Dataset records:

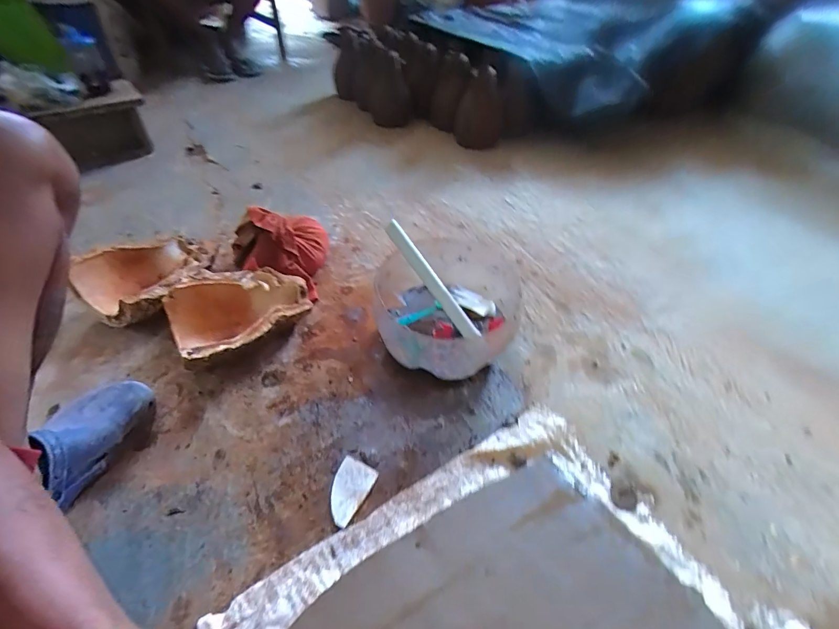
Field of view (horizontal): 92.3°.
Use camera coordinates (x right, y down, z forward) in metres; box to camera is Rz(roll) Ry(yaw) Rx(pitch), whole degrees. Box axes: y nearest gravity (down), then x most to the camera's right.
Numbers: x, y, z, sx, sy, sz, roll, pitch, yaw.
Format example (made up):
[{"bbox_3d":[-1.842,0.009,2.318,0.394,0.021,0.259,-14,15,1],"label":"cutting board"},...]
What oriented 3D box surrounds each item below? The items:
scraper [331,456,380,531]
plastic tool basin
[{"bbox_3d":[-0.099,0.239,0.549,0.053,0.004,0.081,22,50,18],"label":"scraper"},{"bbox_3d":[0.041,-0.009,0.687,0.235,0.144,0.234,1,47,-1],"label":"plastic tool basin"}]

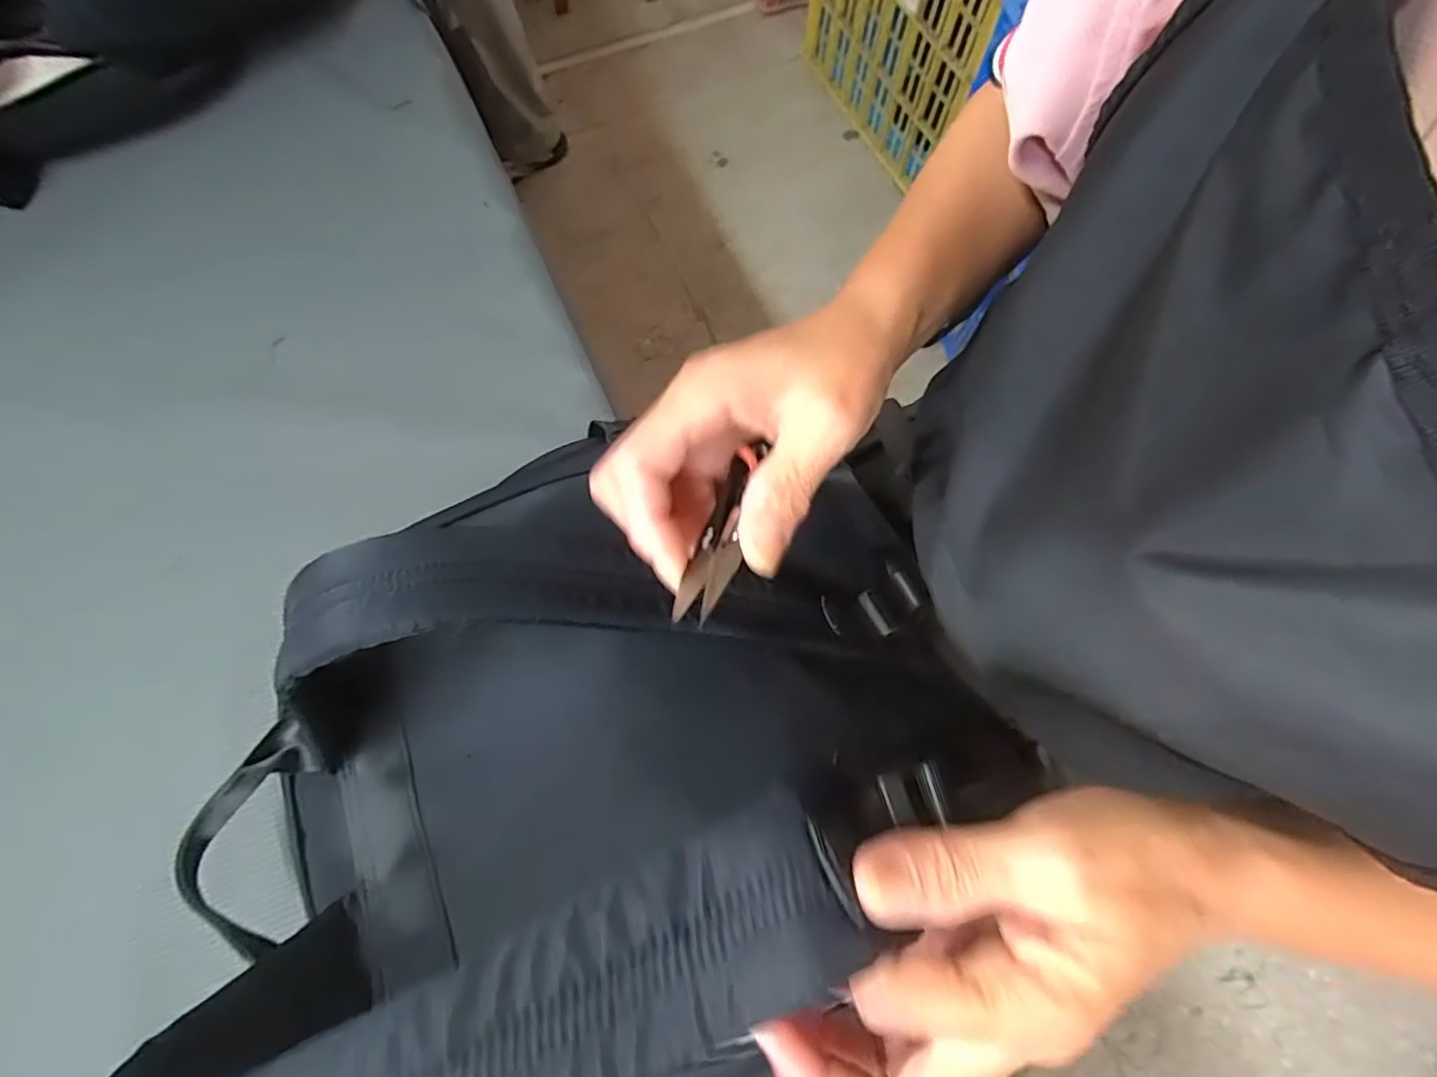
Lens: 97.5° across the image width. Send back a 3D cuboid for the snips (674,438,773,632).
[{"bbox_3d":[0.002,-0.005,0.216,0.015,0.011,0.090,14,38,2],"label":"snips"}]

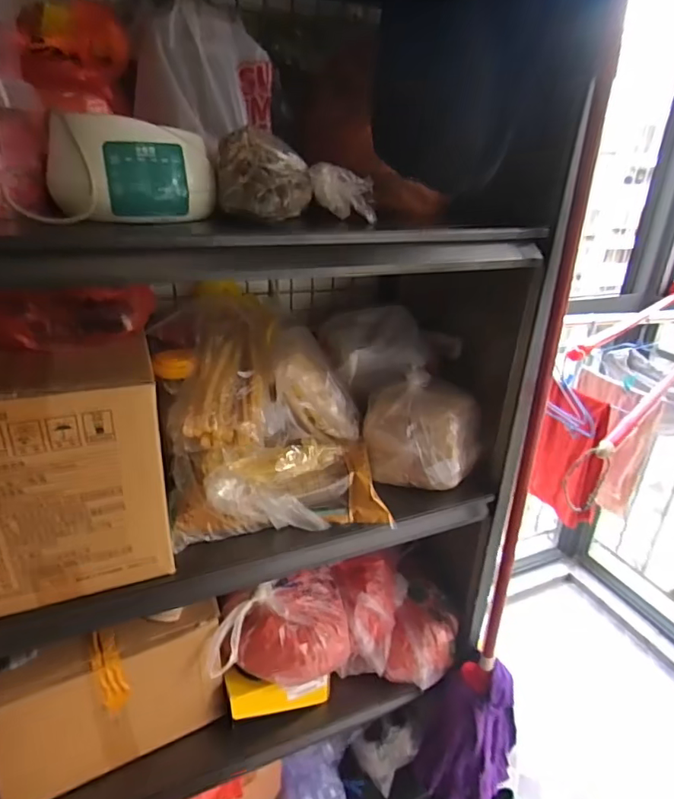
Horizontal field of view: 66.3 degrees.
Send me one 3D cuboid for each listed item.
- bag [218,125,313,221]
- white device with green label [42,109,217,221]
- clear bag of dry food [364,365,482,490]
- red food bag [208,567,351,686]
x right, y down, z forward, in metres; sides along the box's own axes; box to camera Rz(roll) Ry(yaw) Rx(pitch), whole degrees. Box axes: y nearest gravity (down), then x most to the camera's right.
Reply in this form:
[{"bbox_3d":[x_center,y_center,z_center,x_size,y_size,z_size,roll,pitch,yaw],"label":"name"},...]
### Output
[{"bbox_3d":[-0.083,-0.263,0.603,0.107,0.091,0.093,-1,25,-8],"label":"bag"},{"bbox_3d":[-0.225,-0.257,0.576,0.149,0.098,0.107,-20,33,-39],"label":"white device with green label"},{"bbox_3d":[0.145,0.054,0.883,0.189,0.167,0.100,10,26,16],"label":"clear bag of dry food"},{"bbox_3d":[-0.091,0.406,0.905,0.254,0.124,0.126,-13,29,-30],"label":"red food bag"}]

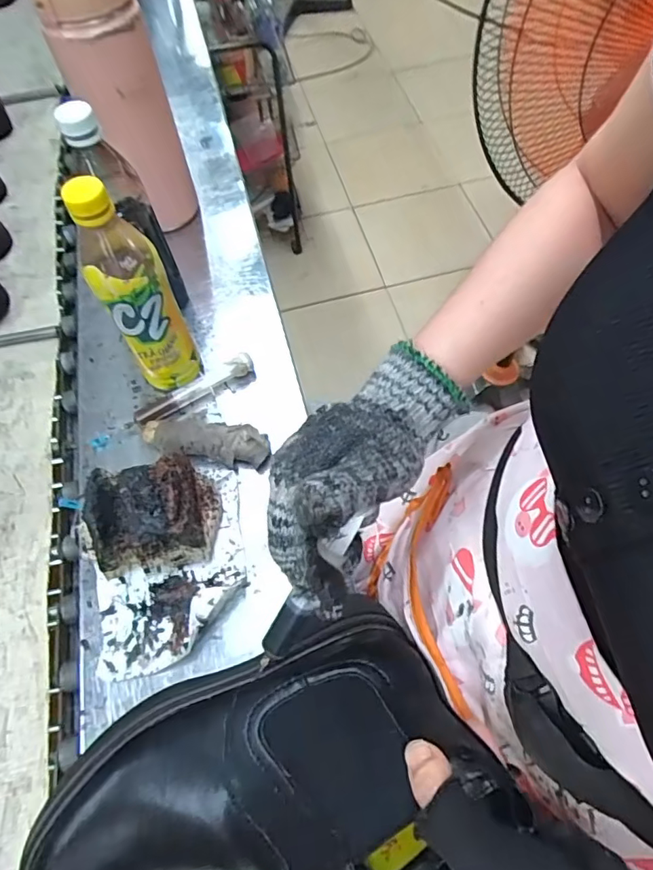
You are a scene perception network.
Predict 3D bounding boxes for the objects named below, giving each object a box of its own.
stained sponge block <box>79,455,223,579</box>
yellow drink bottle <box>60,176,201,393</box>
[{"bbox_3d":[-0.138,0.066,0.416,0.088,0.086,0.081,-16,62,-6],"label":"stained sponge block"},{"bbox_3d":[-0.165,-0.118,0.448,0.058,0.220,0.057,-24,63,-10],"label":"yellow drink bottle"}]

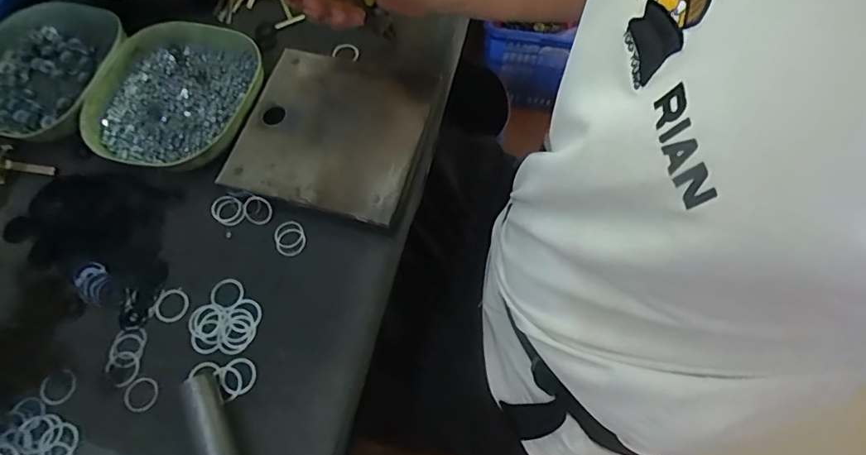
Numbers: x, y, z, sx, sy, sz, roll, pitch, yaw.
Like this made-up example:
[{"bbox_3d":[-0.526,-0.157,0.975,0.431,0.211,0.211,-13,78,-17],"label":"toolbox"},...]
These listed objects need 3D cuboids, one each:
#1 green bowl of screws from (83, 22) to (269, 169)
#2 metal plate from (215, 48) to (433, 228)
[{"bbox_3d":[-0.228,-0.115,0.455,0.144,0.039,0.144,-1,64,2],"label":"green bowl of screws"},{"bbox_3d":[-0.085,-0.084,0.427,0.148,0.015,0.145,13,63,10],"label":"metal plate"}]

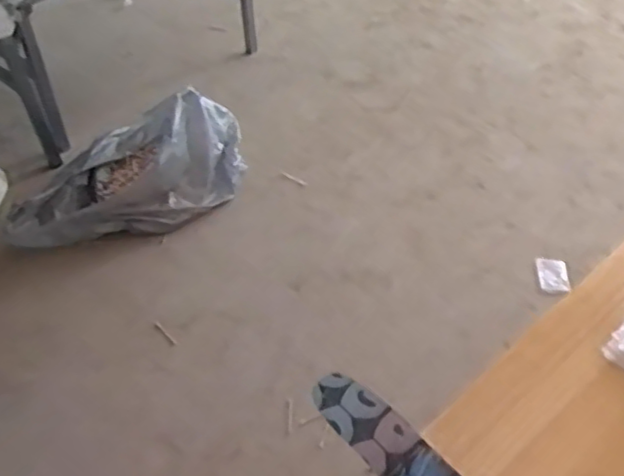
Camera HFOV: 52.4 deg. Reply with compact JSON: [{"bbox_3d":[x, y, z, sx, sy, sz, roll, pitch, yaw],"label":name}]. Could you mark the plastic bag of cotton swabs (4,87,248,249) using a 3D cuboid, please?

### What the task requires
Using the data above, copy exactly the lines from the one containing "What oriented 3D" to the one containing "- bag [218,125,313,221]", inclusive. Exclude the pictures.

### Solved problem
What oriented 3D box surrounds each item below? The items:
scraper [331,456,380,531]
plastic tool basin
[{"bbox_3d":[-0.099,0.239,0.549,0.053,0.004,0.081,22,50,18],"label":"scraper"},{"bbox_3d":[0.041,-0.009,0.687,0.235,0.144,0.234,1,47,-1],"label":"plastic tool basin"}]

Lens: 97.5° across the image width. Send back a 3D cuboid for the snips (674,438,773,632).
[{"bbox_3d":[0.002,-0.005,0.216,0.015,0.011,0.090,14,38,2],"label":"snips"}]

Horizontal field of view: 66.3 degrees.
Send me one 3D cuboid for each listed item.
- bag [218,125,313,221]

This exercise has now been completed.